The Willamette Heritage Center offers special rates for adults, senior and student groups of 10 or more. Groups receive special docent led tours of the Early Settlement Houses, Thomas Kay Woolen Mill or both.
Creating a Community Tour
Visit our historic houses to explore and understand the history of the mid Willamette Valley from the Kalapuya to today.
The Lee House, built in 1841, is the oldest frame house still standing in the Pacific Northwest and was home to five Methodist Missionary families. Today the rooms are galleries telling their stories and explaining their legacy in the education and development of the Willamette Valley and Oregon.
The Methodist Parsonage, built in 1841, was built to house missionary individuals and families. Current exhibits explore the stories of the Kalapuya, women and children in the community and some of the people and institutions that have made Salem what it is today.

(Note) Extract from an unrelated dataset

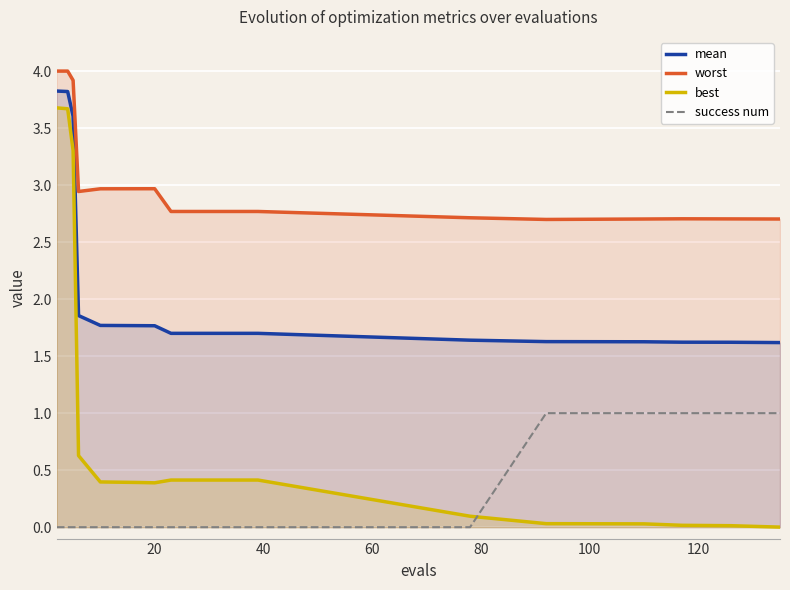

Reading left to right, extract all data points from this chart.

mean: 3.8	3.8	3.6	1.9	1.8	1.8	1.8	1.7	1.7	1.6	1.6	1.6	1.6	1.6	1.6
worst: 4.0	4.0	3.9	2.9	3.0	3.0	3.0	2.8	2.8	2.7	2.7	2.7	2.7	2.7	2.7
best: 3.7	3.7	3.3	0.6	0.4	0.4	0.4	0.4	0.4	0.1	0.0	0.0	0.0	0.0	0.0
success num: 0.0	0.0	0.0	0.0	0.0	0.0	0.0	0.0	0.0	0.0	1.0	1.0	1.0	1.0	1.0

The Boon House, built in 1847, was home to the family of Oregon Trail emigrant John D. Boon, who served as Oregon’s Territorial Treasurer and later as Oregon’s first State Treasurer. Boon was a businessman in early Salem, influencing the development of the city’s transportation, communication and commerce. His home today completes the story of early Salem with a snapshot in time of 1847 Oregon.
Industry in Oregon tour
The Thomas Kay Woolen Mill, founded in 1889 by Thomas Lister Kay, was one of numerous textile mills that operated throughout the Valley. These textile mills were critical components in Oregon’s economic stability. The Mill produced fine woolen blankets and fabric for more than seventy years and was managed by four generations of the Kay family – a legacy still perpetuated at the world-renowned Pendleton Woolen Mills, owned and operated by Kay’s descendants.

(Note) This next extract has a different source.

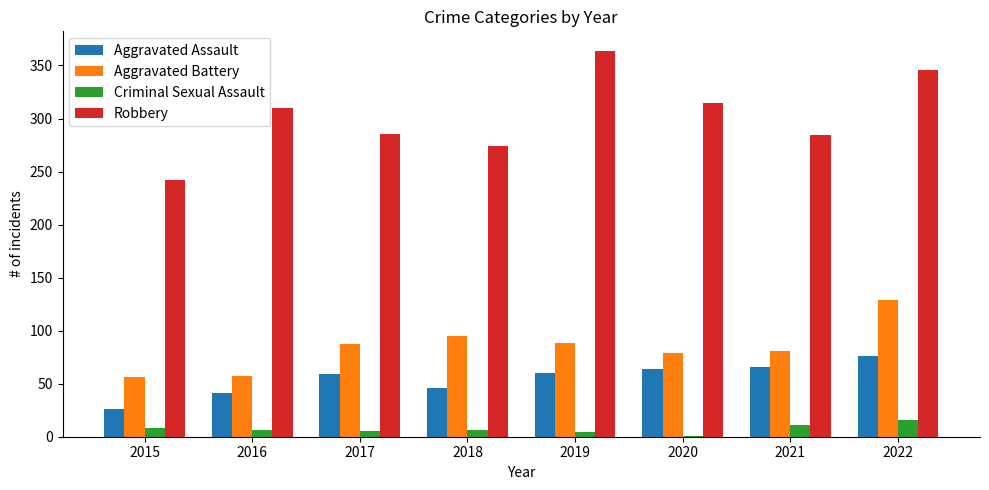

Which series has the largest total across all categories?

Robbery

The Mill closed in 1962 and was subsequently purchased by the Mission Mill Museum Association, a private, non-profit organization formed in 1964. It is the only woolen mill museum west of Missouri and has one of the few water powered turbines in the Pacific Northwest that is still capable of generating electricity from the millrace. Displays of the original 19th and 20th century machinery illustrate industrial wool processing, and images throughout the Mill capture the stories of the lives of the individuals and families who worked at the Mill since its founding.